Surprise, décontenancée, elle ne dit plus rien. Elle me laissa une liste de titres. Quand elle fut partie, je revins à mon bureau et m’assis lourdement. Même elle, une employée de l’Adapte ! … Des mathématiques ? Impossible. Un sauvage … Je les hais, pensai-je, je les hais. Je les hais. Je ne savais même pas à qui je pensais. A tout le monde. Oui, à tout le monde. Ils m’ont envoyé sans savoir ce qu’ils faisaient, j’aurais dû ne pas revenir, comme Venturi, comme Arder, comme Thomas, mais je suis revenu, pour qu’ils aient peur de moi, pour leur faire honte, comme un remords de conscience rejeté par tous. Je ne sers à rien, pensai-je. Si seulement je savais pleurer … Arder, lui, le savait. Il disait qu’il ne fallait pas avoir honte des larmes. Il est possible que j’aie menti au docteur. Je ne l’aurais avoué à personne, mais je ne l’aurais certainement pas fait pour quelqu’un d’autre qu’Arder. Peut-être. Peut-être pour Olaf, plus tard. Arder ! Comme ils nous ont détruits et comme nous leur faisions confiance … Nous sentions tout ce temps-là la Terre derrière nous, présente, confiante et pensant à nous. Nous n’en parlions pas, pourquoi en parler ? Cela se comprenait sans le dire, on ne discute pas les évidences.

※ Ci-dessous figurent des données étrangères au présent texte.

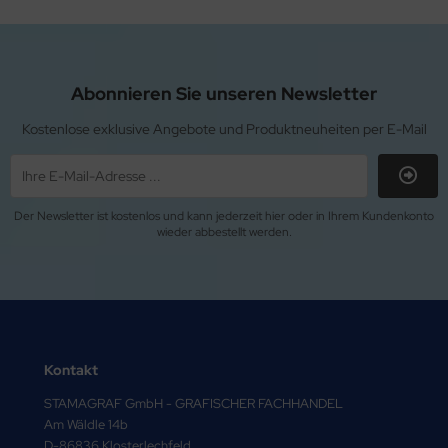
Abonnieren Sie unseren Newsletter
Kostenlose exklusive Angebote und Produktneuheiten per E-Mail
Der Newsletter ist kostenlos und kann jederzeit hier oder in Ihrem Kundenkonto
wieder abbestellt werden.
Kontakt
STAMAGRAF GmbH - GRAFISCHER FACHHANDEL
Am Wäldle 14b
D-86836 Klosterlechfeld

Je ne pouvais plus rester assis. Je me levai. Je tournai en rond dans ma chambre. Suffit. J’ouvris la porte de la salle de bains, mais il n’y avait pas d’eau pour y enfoncer la tête. D’ailleurs, quelle idée ! De l’hystérie pure.

Je revins dans la chambre et commençai à faire mes bagages.